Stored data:
╔══

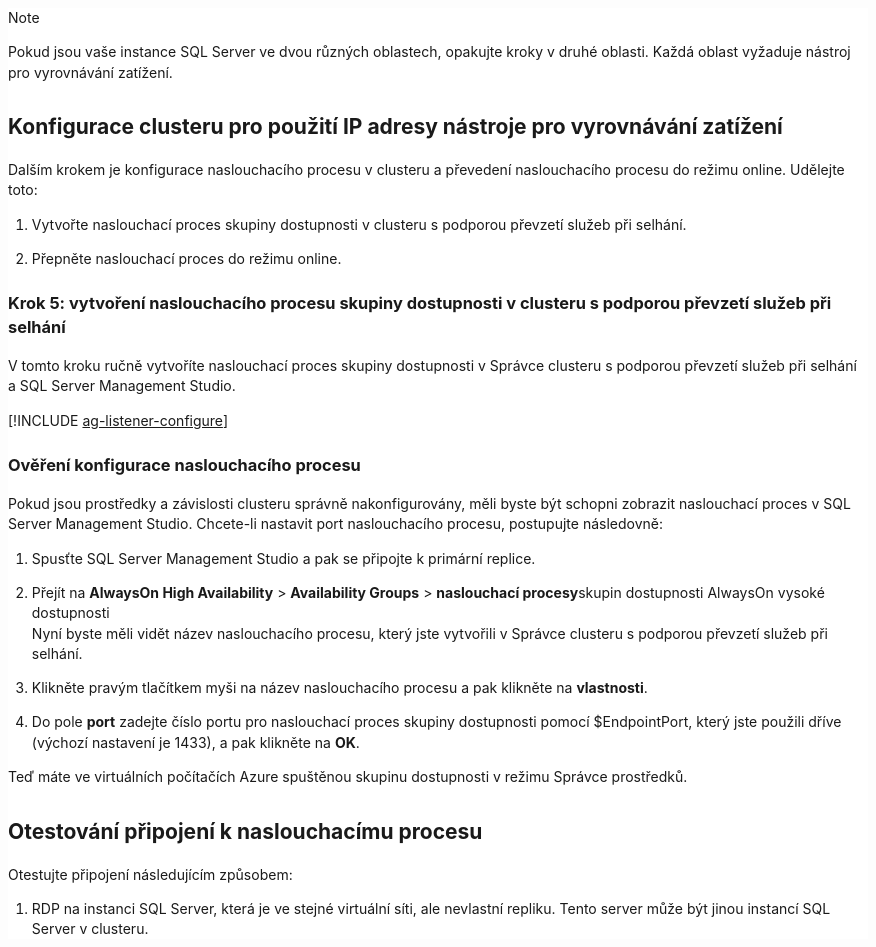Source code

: > [!NOTE]
> Pokud jsou vaše instance SQL Server ve dvou různých oblastech, opakujte kroky v druhé oblasti. Každá oblast vyžaduje nástroj pro vyrovnávání zatížení. 
> 
> 

## <a name="configure-the-cluster-to-use-the-load-balancer-ip-address"></a>Konfigurace clusteru pro použití IP adresy nástroje pro vyrovnávání zatížení
Dalším krokem je konfigurace naslouchacího procesu v clusteru a převedení naslouchacího procesu do režimu online. Udělejte toto: 

1. Vytvořte naslouchací proces skupiny dostupnosti v clusteru s podporou převzetí služeb při selhání. 

2. Přepněte naslouchací proces do režimu online.

### <a name="step-5-create-the-availability-group-listener-on-the-failover-cluster"></a>Krok 5: vytvoření naslouchacího procesu skupiny dostupnosti v clusteru s podporou převzetí služeb při selhání
V tomto kroku ručně vytvoříte naslouchací proces skupiny dostupnosti v Správce clusteru s podporou převzetí služeb při selhání a SQL Server Management Studio.

[!INCLUDE [ag-listener-configure](../../../../includes/virtual-machines-ag-listener-configure.md)]

### <a name="verify-the-configuration-of-the-listener"></a>Ověření konfigurace naslouchacího procesu

Pokud jsou prostředky a závislosti clusteru správně nakonfigurovány, měli byste být schopni zobrazit naslouchací proces v SQL Server Management Studio. Chcete-li nastavit port naslouchacího procesu, postupujte následovně:

1. Spusťte SQL Server Management Studio a pak se připojte k primární replice.

2. Přejít na **AlwaysOn High Availability**  >  **Availability Groups**  >  **naslouchací procesy**skupin dostupnosti AlwaysOn vysoké dostupnosti  
    Nyní byste měli vidět název naslouchacího procesu, který jste vytvořili v Správce clusteru s podporou převzetí služeb při selhání. 

3. Klikněte pravým tlačítkem myši na název naslouchacího procesu a pak klikněte na **vlastnosti**.

4. Do pole **port** zadejte číslo portu pro naslouchací proces skupiny dostupnosti pomocí $EndpointPort, který jste použili dříve (výchozí nastavení je 1433), a pak klikněte na **OK**.

Teď máte ve virtuálních počítačích Azure spuštěnou skupinu dostupnosti v režimu Správce prostředků. 

## <a name="test-the-connection-to-the-listener"></a>Otestování připojení k naslouchacímu procesu
Otestujte připojení následujícím způsobem:

1. RDP na instanci SQL Server, která je ve stejné virtuální síti, ale nevlastní repliku. Tento server může být jinou instancí SQL Server v clusteru.
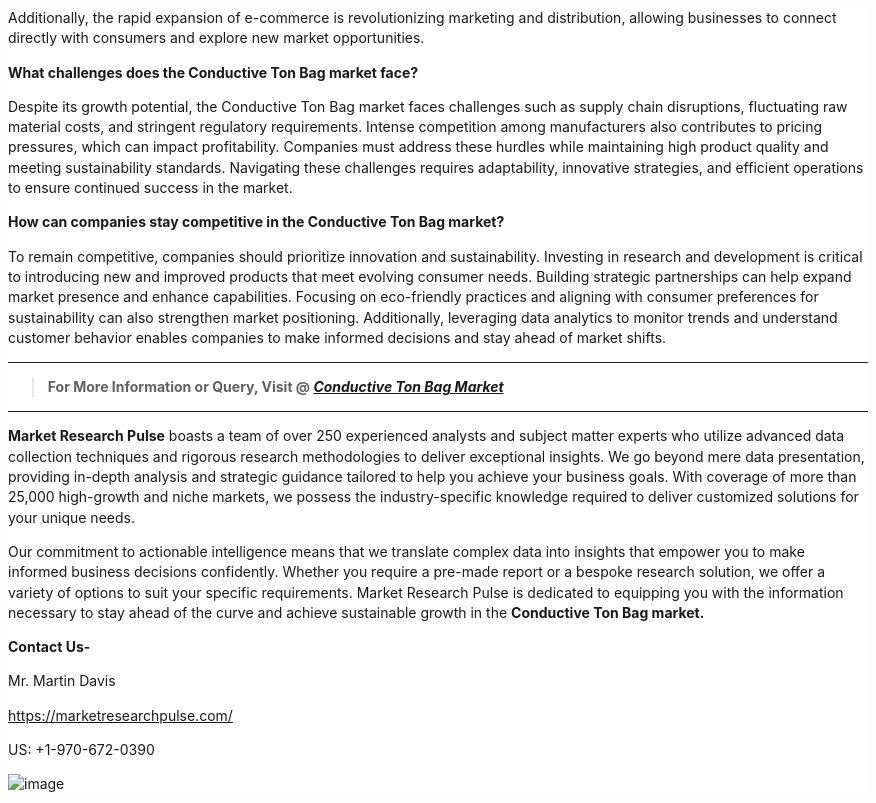 Additionally, the rapid expansion of e-commerce is revolutionizing marketing and distribution, allowing businesses to connect directly with consumers and explore new market opportunities.</p><p><strong>What challenges does the Conductive Ton Bag market face?</strong></p><p>Despite its growth potential, the Conductive Ton Bag market faces challenges such as supply chain disruptions, fluctuating raw material costs, and stringent regulatory requirements. Intense competition among manufacturers also contributes to pricing pressures, which can impact profitability. Companies must address these hurdles while maintaining high product quality and meeting sustainability standards. Navigating these challenges requires adaptability, innovative strategies, and efficient operations to ensure continued success in the market.</p><p><strong>How can companies stay competitive in the Conductive Ton Bag market?</strong></p><p>To remain competitive, companies should prioritize innovation and sustainability. Investing in research and development is critical to introducing new and improved products that meet evolving consumer needs. Building strategic partnerships can help expand market presence and enhance capabilities. Focusing on eco-friendly practices and aligning with consumer preferences for sustainability can also strengthen market positioning. Additionally, leveraging data analytics to monitor trends and understand customer behavior enables companies to make informed decisions and stay ahead of market shifts.</p><hr /><blockquote><p><strong>For More Information or Query, Visit @&nbsp;<em><a href="https://marketresearchpulse.com/report/61160/conductive-ton-bag-market?utm_source=Linkedin&utm_medium=030">Conductive Ton Bag Market</a></em></strong></p></blockquote><hr /><p><strong>Market Research Pulse</strong> boasts a team of over 250 experienced analysts and subject matter experts who utilize advanced data collection techniques and rigorous research methodologies to deliver exceptional insights. We go beyond mere data presentation, providing in-depth analysis and strategic guidance tailored to help you achieve your business goals. With coverage of more than 25,000 high-growth and niche markets, we possess the industry-specific knowledge required to deliver customized solutions for your unique needs.</p><p>Our commitment to actionable intelligence means that we translate complex data into insights that empower you to make informed business decisions confidently. Whether you require a pre-made report or a bespoke research solution, we offer a variety of options to suit your specific requirements. Market Research Pulse is dedicated to equipping you with the information necessary to stay ahead of the curve and achieve sustainable growth in the <strong>Conductive Ton Bag market.</strong></p><p><strong>Contact Us-</strong></p><p>Mr. Martin Davis</p><p>https://marketresearchpulse.com/</p><p>US: +1-970-672-0390</p>
![image](https://github.com/user-attachments/assets/b8e92de6-7c82-4ca0-8250-2294c32607e4)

╚══

#### [Your instructions]
Each line from the first line of the records through the line containing "Teď máte ve" must be reproduced exactly, with both ends included and all pictures omitted; nothing else belongs in the answer.

#### [Task output]
Source code

: > [!NOTE]
> Pokud jsou vaše instance SQL Server ve dvou různých oblastech, opakujte kroky v druhé oblasti. Každá oblast vyžaduje nástroj pro vyrovnávání zatížení. 
> 
> 

## <a name="configure-the-cluster-to-use-the-load-balancer-ip-address"></a>Konfigurace clusteru pro použití IP adresy nástroje pro vyrovnávání zatížení
Dalším krokem je konfigurace naslouchacího procesu v clusteru a převedení naslouchacího procesu do režimu online. Udělejte toto: 

1. Vytvořte naslouchací proces skupiny dostupnosti v clusteru s podporou převzetí služeb při selhání. 

2. Přepněte naslouchací proces do režimu online.

### <a name="step-5-create-the-availability-group-listener-on-the-failover-cluster"></a>Krok 5: vytvoření naslouchacího procesu skupiny dostupnosti v clusteru s podporou převzetí služeb při selhání
V tomto kroku ručně vytvoříte naslouchací proces skupiny dostupnosti v Správce clusteru s podporou převzetí služeb při selhání a SQL Server Management Studio.

[!INCLUDE [ag-listener-configure](../../../../includes/virtual-machines-ag-listener-configure.md)]

### <a name="verify-the-configuration-of-the-listener"></a>Ověření konfigurace naslouchacího procesu

Pokud jsou prostředky a závislosti clusteru správně nakonfigurovány, měli byste být schopni zobrazit naslouchací proces v SQL Server Management Studio. Chcete-li nastavit port naslouchacího procesu, postupujte následovně:

1. Spusťte SQL Server Management Studio a pak se připojte k primární replice.

2. Přejít na **AlwaysOn High Availability**  >  **Availability Groups**  >  **naslouchací procesy**skupin dostupnosti AlwaysOn vysoké dostupnosti  
    Nyní byste měli vidět název naslouchacího procesu, který jste vytvořili v Správce clusteru s podporou převzetí služeb při selhání. 

3. Klikněte pravým tlačítkem myši na název naslouchacího procesu a pak klikněte na **vlastnosti**.

4. Do pole **port** zadejte číslo portu pro naslouchací proces skupiny dostupnosti pomocí $EndpointPort, který jste použili dříve (výchozí nastavení je 1433), a pak klikněte na **OK**.

Teď máte ve virtuálních počítačích Azure spuštěnou skupinu dostupnosti v režimu Správce prostředků. 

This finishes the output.